Islamophobia needs to stop

I have yet to stop learning while being in college. I guess they’re telling the truth when they say college is full of continuous, enlightening information that keeps coming despite the lack of sleep and constant mental breakdowns that learning entails.

However, I’m sick of being taught that Muslims are murderers.

I was too young to remember exactly what followed after 9/11, and although I’ve grown up in a post-9/11 world where the idea that airport security means madness and deportation is actually taken seriously, I was too young to understand the politicians and I was too naive to comprehend messages from the media.

I’m old enough now though, and if this post-9/11 world has taught me anything, it has taught me to hate. Or its tried to anyway.

Politicians (this term should be used loosely in this case) such as Donald Trump have instilled fear into our country. We have been taught to fear anyone different, anyone foreign, anyone who has a darker skin tone than us. And above all else, we have been taught to fear Muslims.

Even worse, we have been taught to hate them.

Nobody wants to talk about the two white male shooters who shot 12 students and one teacher in 1999 at Columbine High School. Or the 23-year-old from South Korea who killed 32 people. You never hear people talk about Adam Lanza, another white male who slaughtered 30 children and six adults at Sandy Hook Elementary.

Nobody even specifically targets the white man responsible for the Aurora theater shooting that injured 70 and killed 12. The Charleston church shooter, who was responsible for the deaths of 12 people and is suspected to be a white supremacist, hasn’t been spoken of after the attacks, either.
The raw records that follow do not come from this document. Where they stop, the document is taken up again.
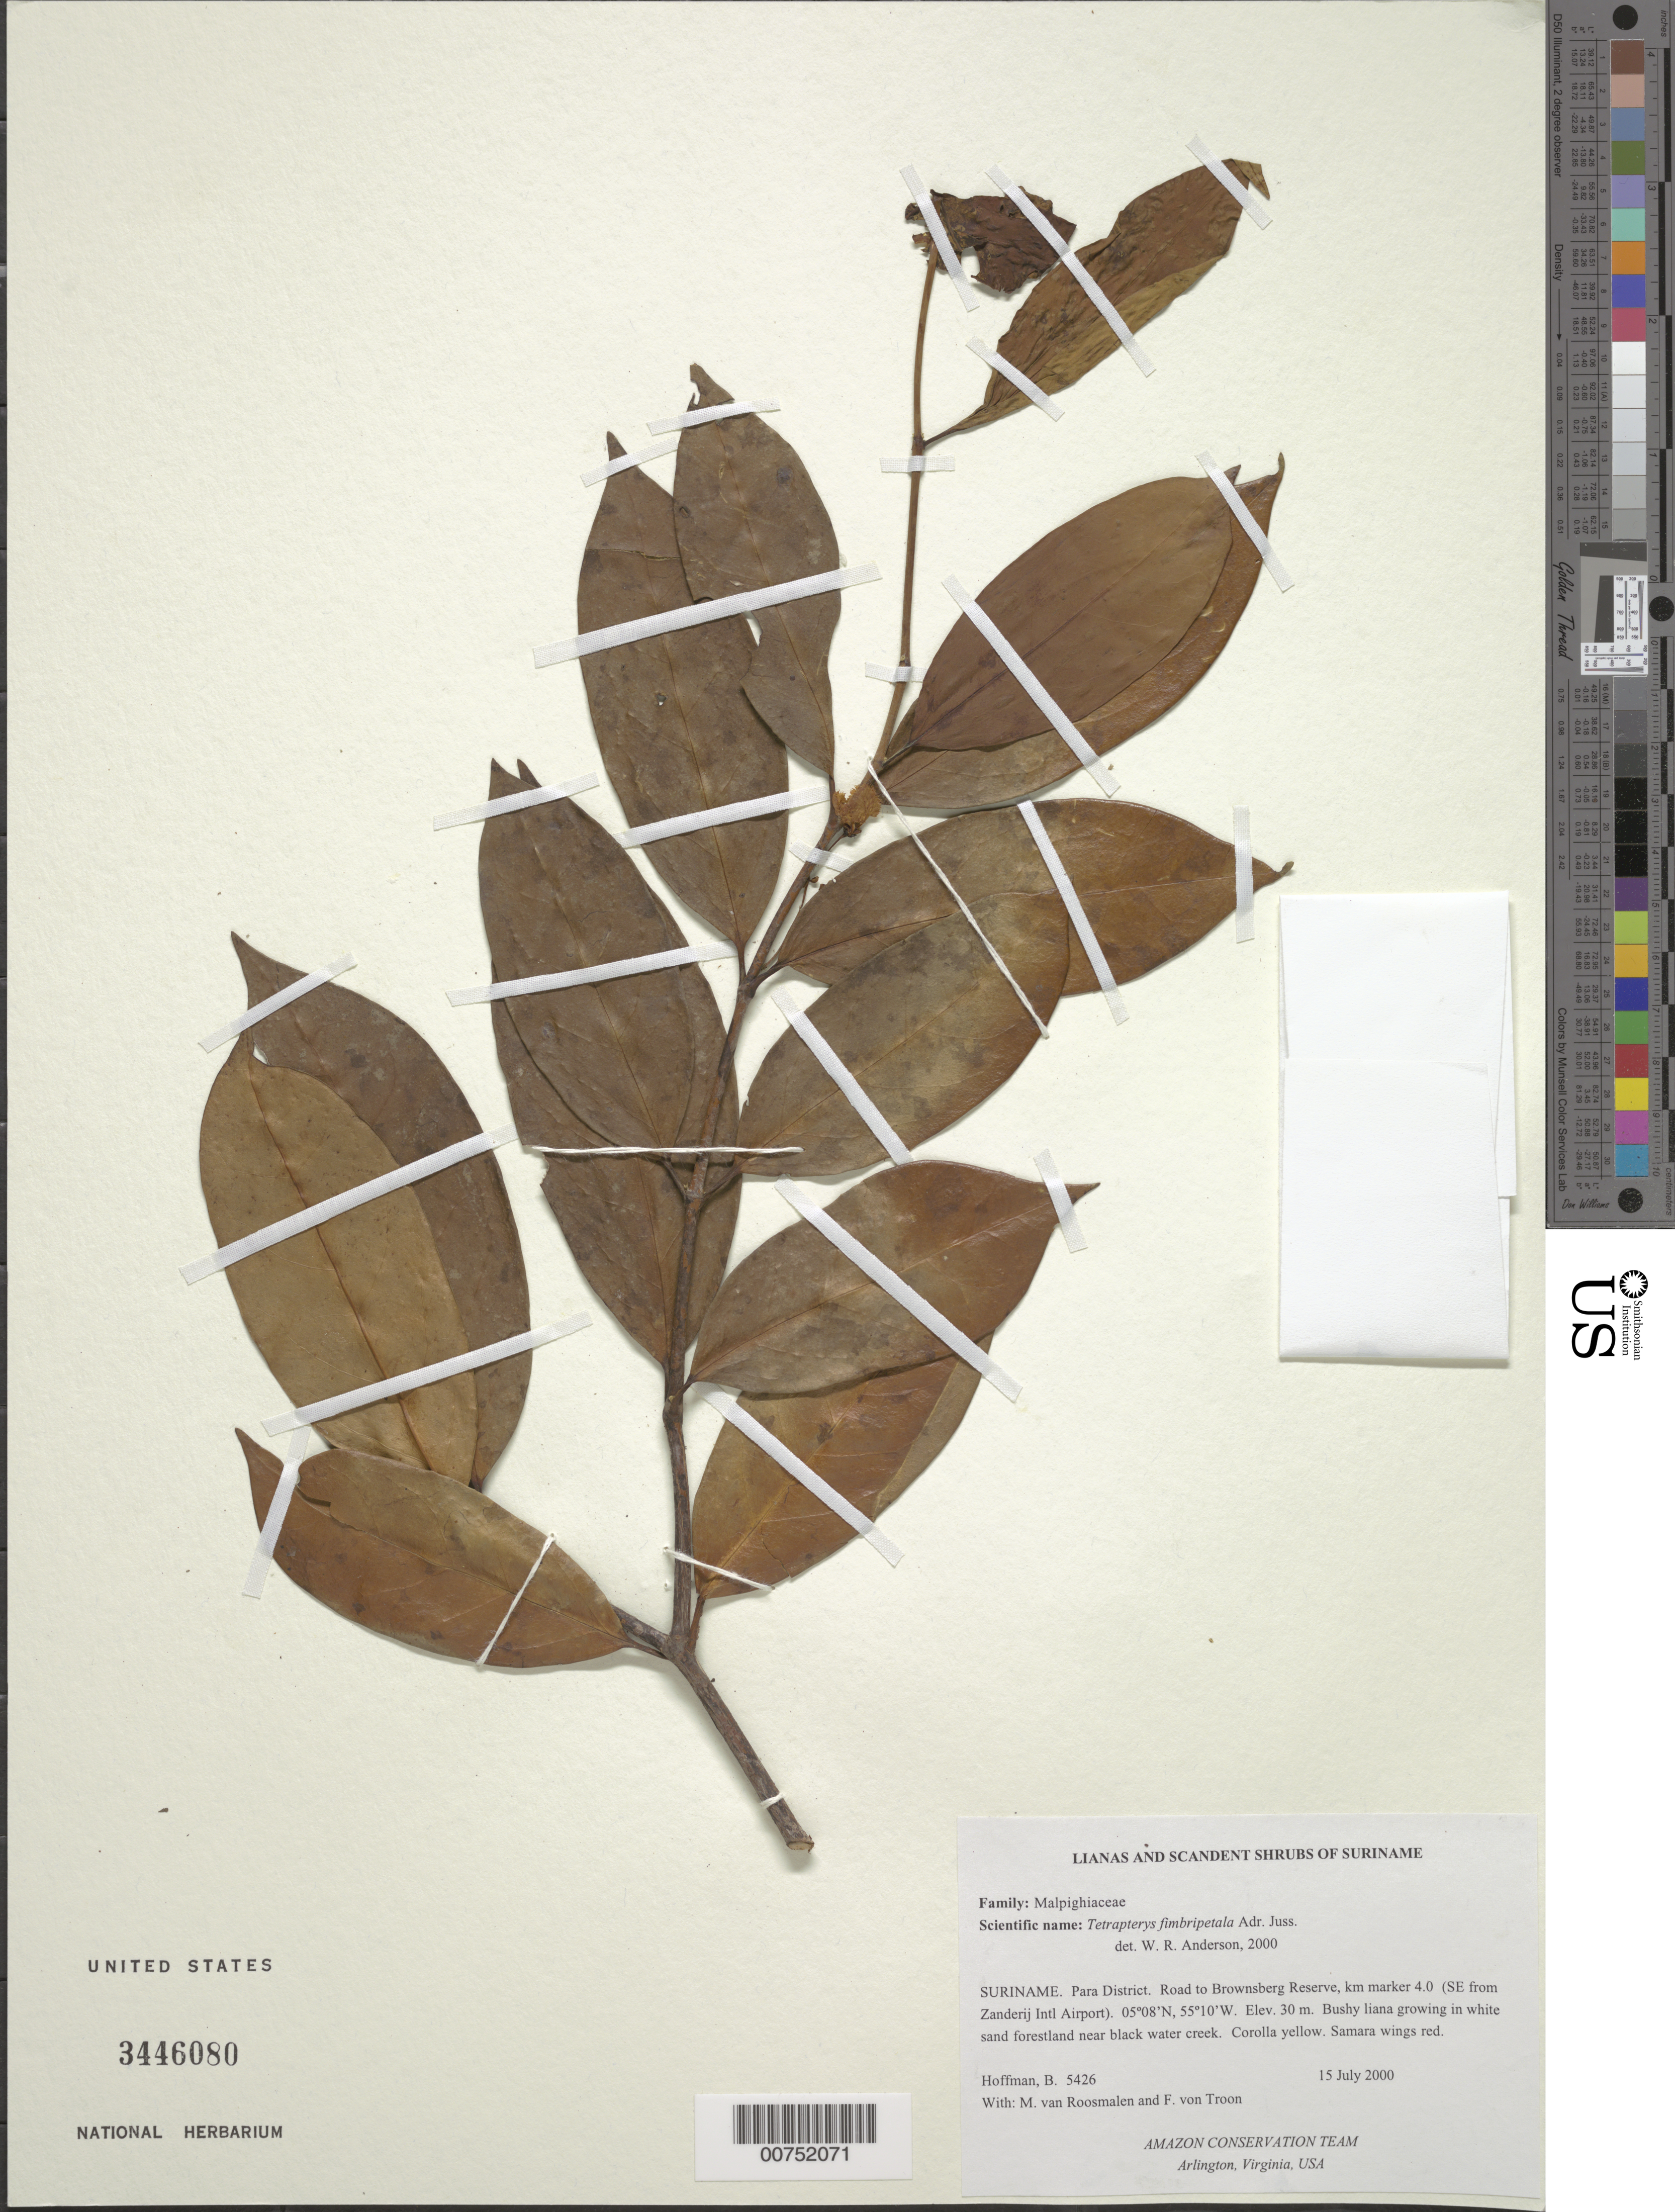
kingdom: Plantae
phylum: Tracheophyta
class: Magnoliopsida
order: Malpighiales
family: Malpighiaceae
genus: Glicophyllum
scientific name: Glicophyllum fimbripetalum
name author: (A. Juss.) R.F. Almeida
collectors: B. Hoffman, M. Roosmalen & F. Van Troon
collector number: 5426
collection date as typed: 15 July 2000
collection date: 2000-07-15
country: Suriname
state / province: Para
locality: Road to Brownsberg Reserve, km marker 4.0 (SE from Zanderij Intl. Airport)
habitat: White sand forest land near black water creek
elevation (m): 30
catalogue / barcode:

I find it strange that these men who were all responsible for murder haven’t caused problems for their entire race. After these massacres, we hated the shooter. We hated the person. We hated the individual.

We didn’t hate all white people. We didn’t blame their entire race or religion.

Somehow, after the Orlando shooting at Pulse Nightclub left 49 dead, we have begun to blame all Muslims for the actions of one man. It’s like we have been convinced that all Muslims are murderers. And now, we have been taught to fear them. We have been taught not to trust them.

In turn, we’ve been influenced to hurt them. Maybe not physically and maybe not visibly, but our actions, our opinions and our discrimination is going to hurt the group being punished because of the actions of one man.

We need to realize before our stereotypes begin changing our perceptions: Muslims are not murderers. They are not trained to kill, they are not taught to hate and their religion does not preach violence.

Humans are murderers. That means that we cannot treat Muslims differently because of who we think they will be and what we think they will do. We cannot condemn everyone.

I have little faith that things will change or return back to the “good ol’ days” before the terrorist attacks in 2001. I doubt that politicians will stop leading their people using fear tactics. And I have little hope that bigotry and discrimination will come to an end.

We must learn to accept, we must learn to understand and we must learn not to blame. Pointing fingers will get us nowhere.

So no, Muslims are no more destined to be murderers than the rest of us.